» **Extract provided**:
# Need a spot to haul in MN



## DCS MN (Jan 21, 2009)

I have a large lot in St. Louis Park that I have to haul all the snow off site,
woundering if anybody knows or has an area where I could haul to.
My best bet I am guessing would be Hopkins, Golden Valley, Plymouth?
I lost my old spot to a new development.
Any leads would be greatly appreciated.
Thanks
Brad


----------



## nicksplowing (Oct 5, 2005)

*camdens backyard???:waving:*


----------



## cretebaby (Aug 23, 2008)

nickplowing1972;795634 said:


> *camdens backyard???:waving:*


Better yet, His driveway.


----------



## hydro_37 (Sep 10, 2006)

Once the drive fills up then use the front yard and fill to the back.....lol


----------



## DCS MN (Jan 21, 2009)

I realize comedy runs deep in this site but this a serious thread, I do apreciate an inside joke but I am looking????


----------



## cretebaby (Aug 23, 2008)

DCS MN;795861 said:


> I realize comedy runs deep in this site but this a serious thread, I do apreciate an inside joke but I am looking????

» **Work task A**:
Copy out the text read from each of the records below line for line, leaving the pictures out.

» **Material provided**:
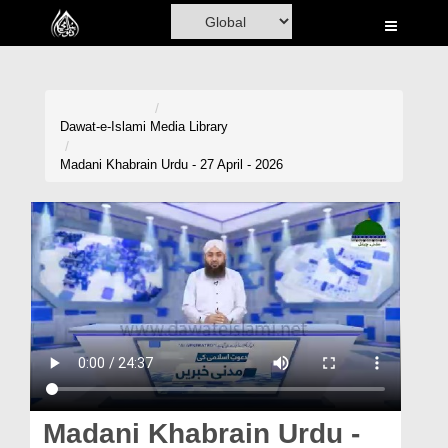
Home
Al-Quran
Books
Dawat-e-Islami
Media Library
Media
Madani Khabrain Urdu - 27 April - 2026
Madani Channel
Volunteer Portal
Rohani Ilaj
Donation
Blog
Magazine
Madani Khabrain Urdu -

» **Work task B**:
Carry on the forum thread about finding a place to haul snow, starting right after its last line.

» **Written response A**:
Home
Al-Quran
Books
Dawat-e-Islami
Media Library
Media
Madani Khabrain Urdu - 27 April - 2026
Madani Channel
Volunteer Portal
Rohani Ilaj
Donation
Blog
Magazine
Madani Khabrain Urdu -

» **Written response B**:
In all seriousness I have a site for you.

It may be a little farther south than you want, but I only charge $5 a load.


----------



## Camden (Mar 10, 2007)

nickplowing1972;795634 said:


> *camdens backyard???:waving:*


Hey if he wants to haul it 100+ miles each way, I've got all the room he could ever ask for 



DCS MN;795861 said:


> I realize comedy runs deep in this site but this a serious thread, I do apreciate an inside joke but I am looking????


Go to SIMA's website and do a search for members in that area. Send the members you find a message to see if they can help you out or refer you to someone who can.


----------



## Shop's Lawn (Nov 9, 2008)

I have a dumping spot over in WI - just outside of hudson,WI if anyone needs help over this way.


----------



## wizardsr (Aug 8, 2006)

Wish I had a place for you. I have several customers in SLP myself, but luckily I have yet to pick up any accounts that dont have sufficient storage on site... If I hear of anything, I'll let you know.

Seems like every storm I see Driveway Design trucks along with several others hauling up and down Hwy 100, been tempted to follow them one day and see where they're dumping. I'd ask the former owner, since he's my Godfather and all, but he wont talk to me since he had trouble paying me for plowing his personal driveway...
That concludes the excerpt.